GLOSSARY

Aggregated Search

Aggregated search blends results from multiple verticals (e.g., products, articles, FAQs, reviews, stores) into a single, unified results page with shared relevance, deduplication, and consistent UI. In e-commerce, it surfaces the best next action—buy, learn, compare, or get support—by fusing product matches with content and UGC, improving discovery, conversion, and support deflection.

What is Aggregated Search?

Aggregated search is a search experience that unifies results from different sources (verticals) into one page. Instead of sending users to separate “silos,” it composes a single SERP that can include products, category pages, blog/how-to content, FAQs, reviews/UGC, store locator results, and even help center entries.

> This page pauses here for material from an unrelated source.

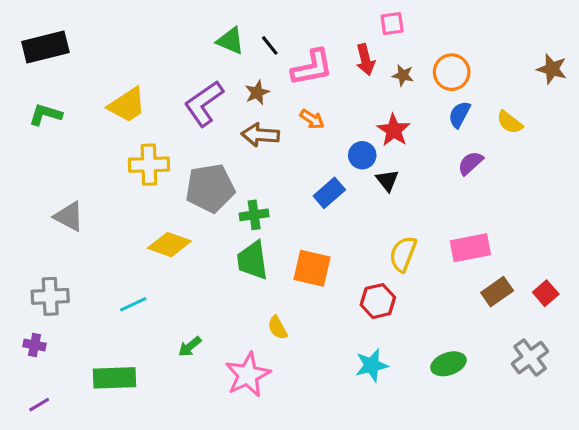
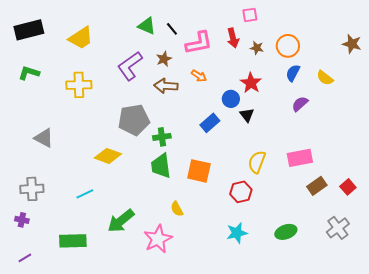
yellow trapezoid: (127, 105) -> (81, 38), moved
yellow cross: (149, 165) -> (79, 85), moved
green arrow: (190, 347) -> (121, 221), size x1.8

Contrast: Federated search runs queries across multiple systems and returns them side-by-side; aggregated search goes further by normalizing, ranking, and blending results to form one coherent list (often with optional tabs or blocks per vertical).

How does it work?

  • Connectors & verticals: Integrate product index, CMS, help center, reviews, store locations, community, etc.
  • Normalization: Map each vertical to a common schema (title, snippet, URL, score, freshness, popularity).
  • Query understanding: Tokenization, synonyms, typo tolerance, entities, intent/classification (e.g., transactional vs informational).
  • Scoring & re-ranking: Per-vertical scoring → fusion/blending (e.g., weighted reciprocal rank, learning-to-rank, recency boosts).
  • Deduplication & grouping: Merge near-duplicates; group variations (same product colorways, same article localized).
  • Policies & guardrails: ACL/security trimming, safe search/compliance, freshness SLAs, business boosts (campaigns).
  • Presentation: One blended list plus optional blocks/carousels (Top Products, Guides, FAQs) and tabs to drill into a single vertical.

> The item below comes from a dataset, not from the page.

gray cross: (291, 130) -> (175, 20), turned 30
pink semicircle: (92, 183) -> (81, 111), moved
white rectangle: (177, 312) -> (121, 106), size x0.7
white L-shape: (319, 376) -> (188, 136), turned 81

Why it matters in e-commerce

  • Faster path to value: Shoppers see buy options + guidance on the same page (e.g., size guide alongside products).
  • Higher conversion & fewer exits: Reduces pogo-sticking between product results and content.
  • Support deflection: Surfaces FAQs/how-tos for intent that isn’t purchase-ready.
  • Better discovery: Cross-links related categories and editorial content, lifting long-tail relevance.
  • Insight for SEO & merchandising: Top internal queries and clicked content inform new landing pages and category curation.

Best practices (product + content blending)

  • Intent-aware blending: For transactional intent, prioritize products; for informational, elevate guides/FAQs—use a simple classifier.
  • Consistent snippets: Show comparable fields across verticals (title, short snippet, badges like “In stock,” “Updated”).
  • Block caps & diversity: Set per-vertical maxima (e.g., 5 products, 3 articles) and enforce diversity to avoid monotony.
  • Freshness & availability: Boost recent content and in-stock products; suppress discontinued items.
  • Latency budgets: Parallelize calls; cache per-vertical; degrade gracefully (show partial results quickly).
  • Security trimming: Apply ACLs at index/query time to avoid leaking restricted SKUs or internal docs.
  • Analytics: Track per-vertical CTR, time to result, zero-result rate, query reformulations, support deflections.

Challenges

  • Conflicting relevance signals across verticals; requires calibration or LTR.
  • Duplicate/near-duplicate URLs from CMS, UGC, and translations.
  • Latency from federated backends; needs caching and timeouts.
  • Over-promotion of one vertical (e.g., products) suppressing helpful content.
  • Governance of taxonomies and synonyms across heterogeneous sources.

Examples (e-commerce)

  • Query “nike trail running” returns: Top Products (men’s trail shoes), a Trail Running Size Guide, a Care & Cleaning article, local stores with stock, and relevant community reviews.
  • Query “return policy” blends the policy page, FAQ entries, and contact options—no product clutter.

Summary

Aggregated search unifies products, content, and support into a single, intent-aware results page. Done well, it speeds decision-making, raises conversion, and reduces support load by showing the most useful verticals for each query—without forcing users to switch silos.

FAQ

Aggregated vs federated search—what’s the difference?

Federated search displays parallel results from multiple sources; aggregated search merges and re-ranks them into a single, coherent list (optionally with tabs/blocks).

How do I decide weights between verticals?

Start with intent heuristics (transactional vs informational) and click data; iterate with A/B tests and learning-to-rank.

Will aggregated search hurt product visibility?

Not if you cap content blocks and use intent-aware blending; ensure products still dominate transactional queries.

How do I handle duplicates?

Normalize URLs, canonicalize variants, cluster near-duplicates, and pick a representative per cluster.

What metrics should I monitor?

Per-vertical CTR, dwell time, reformulation rate, zero-results, conversion, and support deflection rate.